I've home-colored my hair and gone over that stubborn stain on my jacket sleeve with the Tide pen for the millionth time.
I guess I'm ready.
Tomorrow I start a new path, one that doesn't involve tape recorders or press passes (well, actually, it will, but only for a few morning hours of the first day of high school football practice). Then it's on to what I hope is the start of a new career, in a grown-up, dress-up world that I've played at from time to time but am quite nervous about trying to join on a full-time basis.
I still hope to be, to however small an extent, a sportswriter.
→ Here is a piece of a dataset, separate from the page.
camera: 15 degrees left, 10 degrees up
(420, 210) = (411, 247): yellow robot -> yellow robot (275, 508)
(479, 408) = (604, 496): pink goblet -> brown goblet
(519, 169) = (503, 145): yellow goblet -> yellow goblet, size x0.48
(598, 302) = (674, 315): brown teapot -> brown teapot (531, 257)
I hope this new job, if it works out, allows me to set flexible enough hours to still be where God intended on a Friday night in September - with my ass slowly growing numb on a hard metal bleacher, the smell of grilled meat and churned-up grass filling my nostrils as I try to concentrate on halftime math while the marching band blares whatever former hit has become just uncool enough to make it to sheet music.
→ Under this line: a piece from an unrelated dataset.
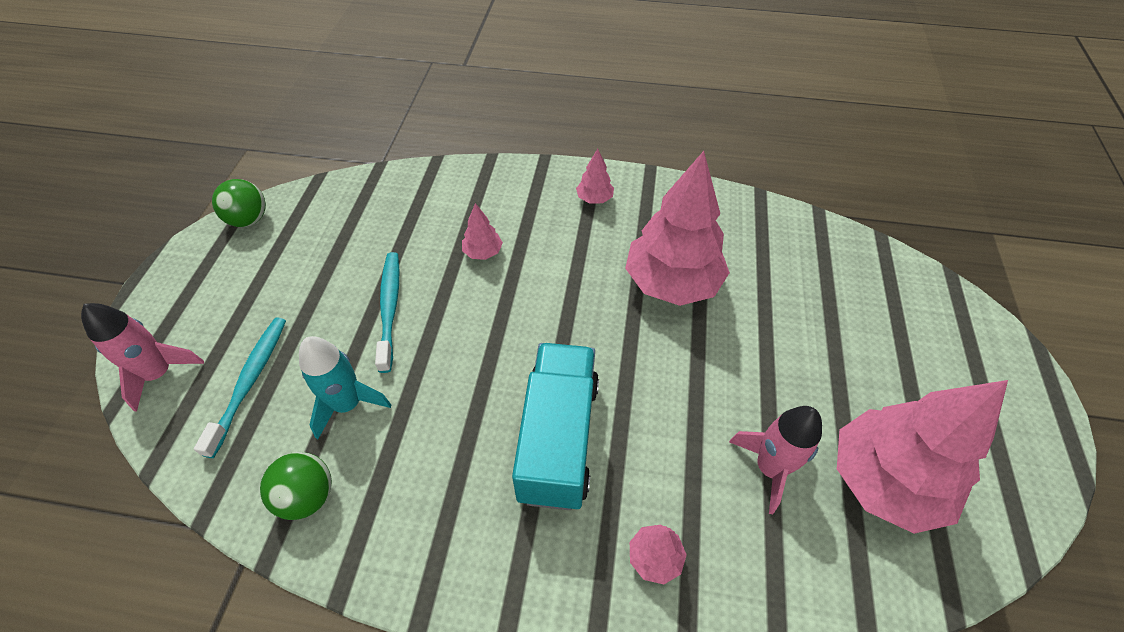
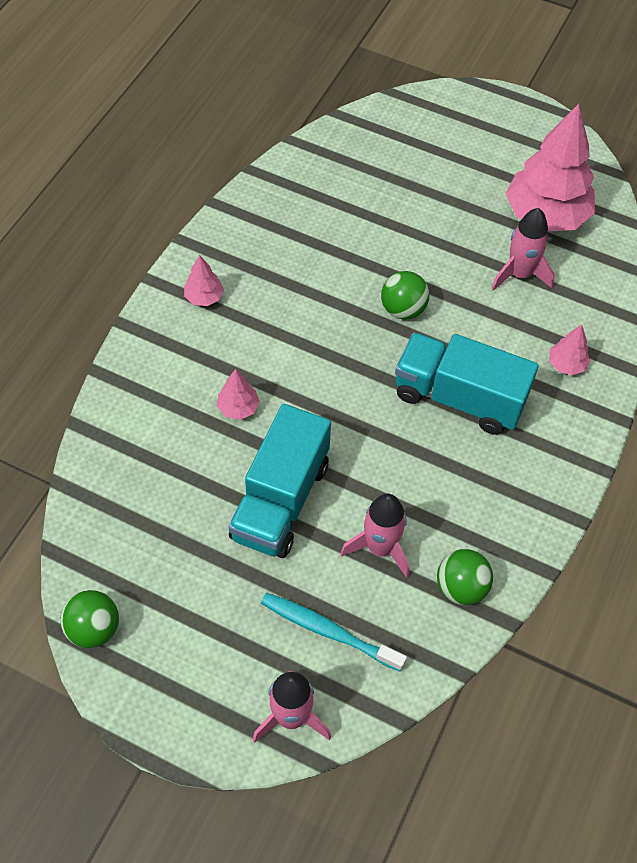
camera: 75 degrees left, 5 degrees up
(348, 404) = (380, 548): turquoise rocket -> pink rocket
(389, 308) = (280, 500): turquoise toothbrush -> turquoise truck
(655, 355) = (403, 309): none -> green ball
(672, 283) = (333, 272): pink tree -> none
I hope to always, in some context, see my byline in print. I hope someone somewhere always reads my words.
But, as the past year has made painfully clear, that's not who I am, day in and day out, anymore.
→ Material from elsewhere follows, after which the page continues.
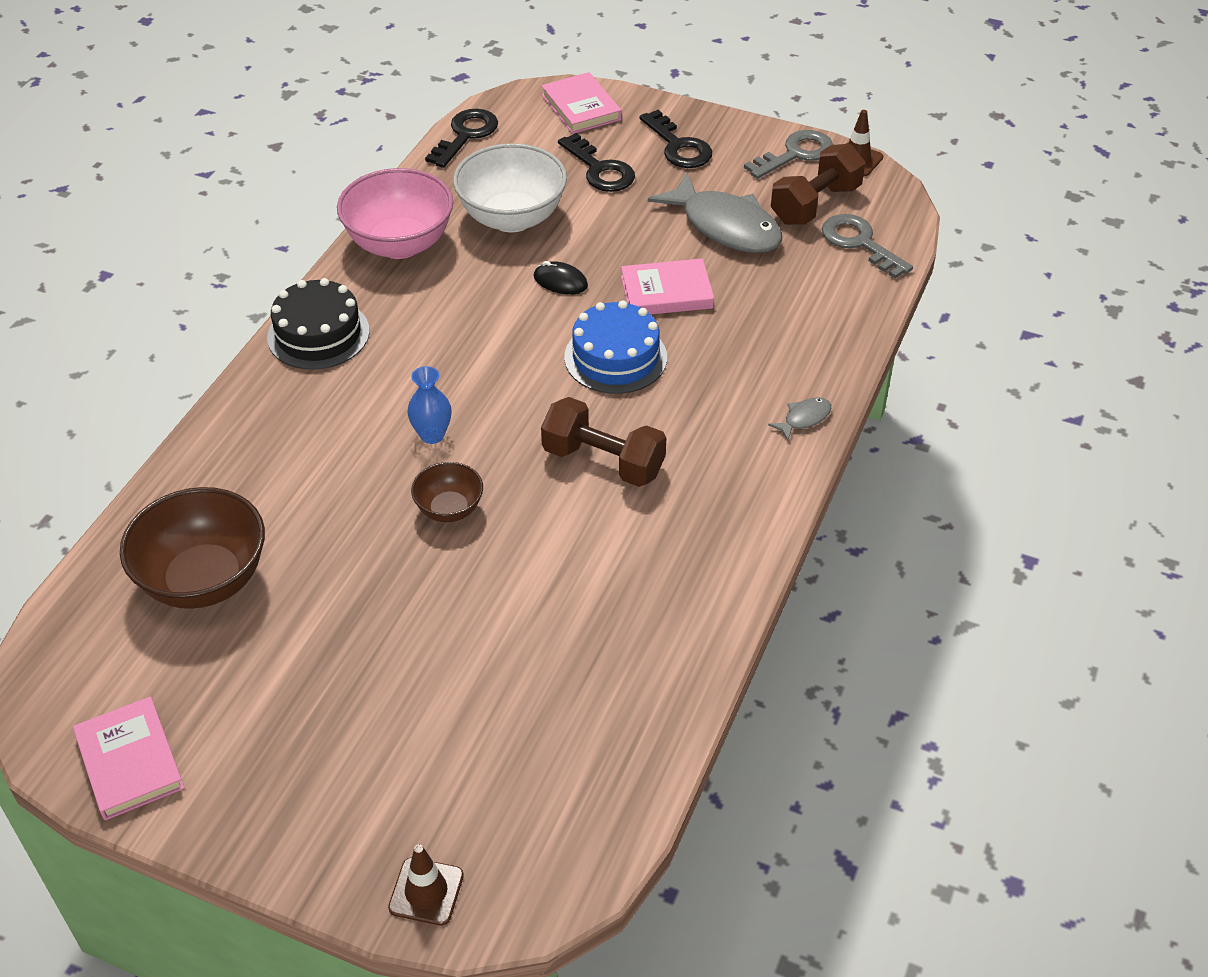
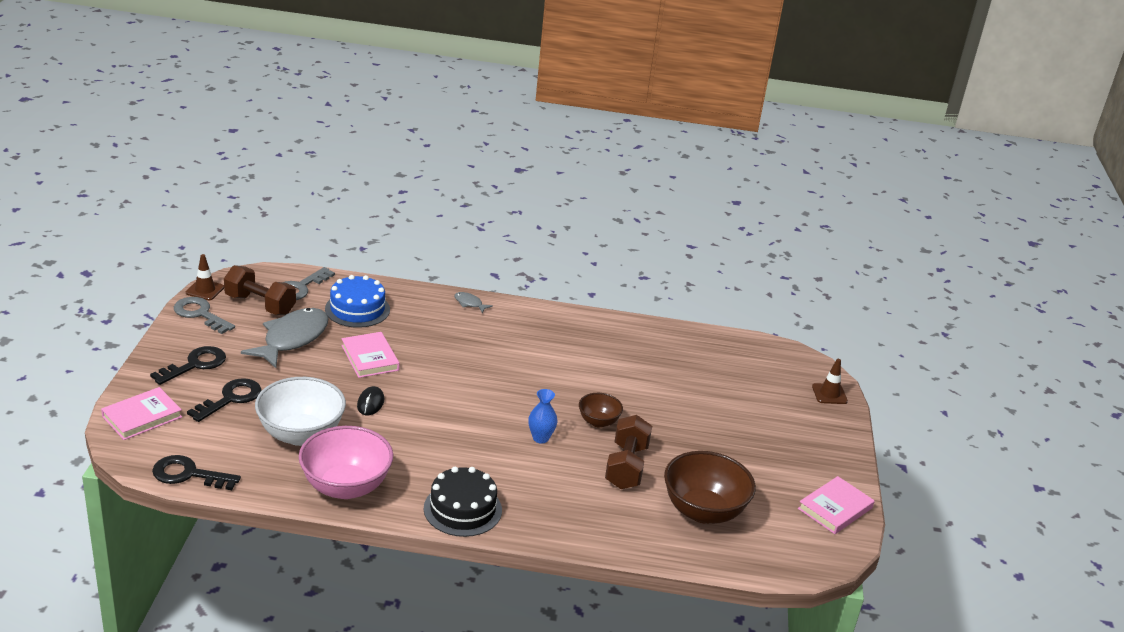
camera: 110 degrees left, 15 degrees down
(603, 462) = (534, 369): brown dumbbell -> brown dumbbell (626, 467)
(615, 357) = (441, 373): blue cake -> blue cake (357, 309)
I don't know who that person is, or is going to be. I hope whoever she is has as much fun, gets to meet as many amazing people and gets to see as many unforgettable things as the person I used to be did.
I'll always remember the Monday night before my 34th birthday, sitting in my brand-new gray pantsuit in the press box at FedEx Field, watching the Washington Redskins play the Minnesota Vikings while somewhere, in a suite not too far away (logistically, anyway) Tom Cruise and Katie Holmes looked on. I'll always remember wearing my cowboy boots to Texas Stadium - and the care I had to take to avoid the plethora of mud-sucking potholes in the rutted parking lot.
I'll always remember being fresh out of college and interviewing Billie Jean King and Monica Seles and their famous-but-human ilk, five feet from me in a media tent on an island clinging to the edge of my home state by the barest tendril.
I'll always remember, whatever age and whatever place, how great the vast majority of people were, how every gracious, grieving mother made up for 20 self-important assholes.
I'll always remember the card I got from the wife of the winner of the Senior Tour Championship, expressing eloquent thanks in perfect penmanship for the feature I did after following her following her husband in his final round. I'll always remember the thank you note from the mother of the high school athletic director who died too young, thanking me for telling others how special she knew her daughter was.
I'll remember how kind people far removed from me in time and accolades and respect in my profession were to me, when being kind served absolutely no purpose to them. And I'll remember when they weren't.
But memories don't pay the bills. They don't get you out of the house, they don't make you feel worthwhile, they don't give your daughter something to look up to.
So I hope the stain came out of my jacket and that I got all the grays. I hope I remember how to play dress up.
I hope for more memories, and I hope I don't hold their differentness against them for too long.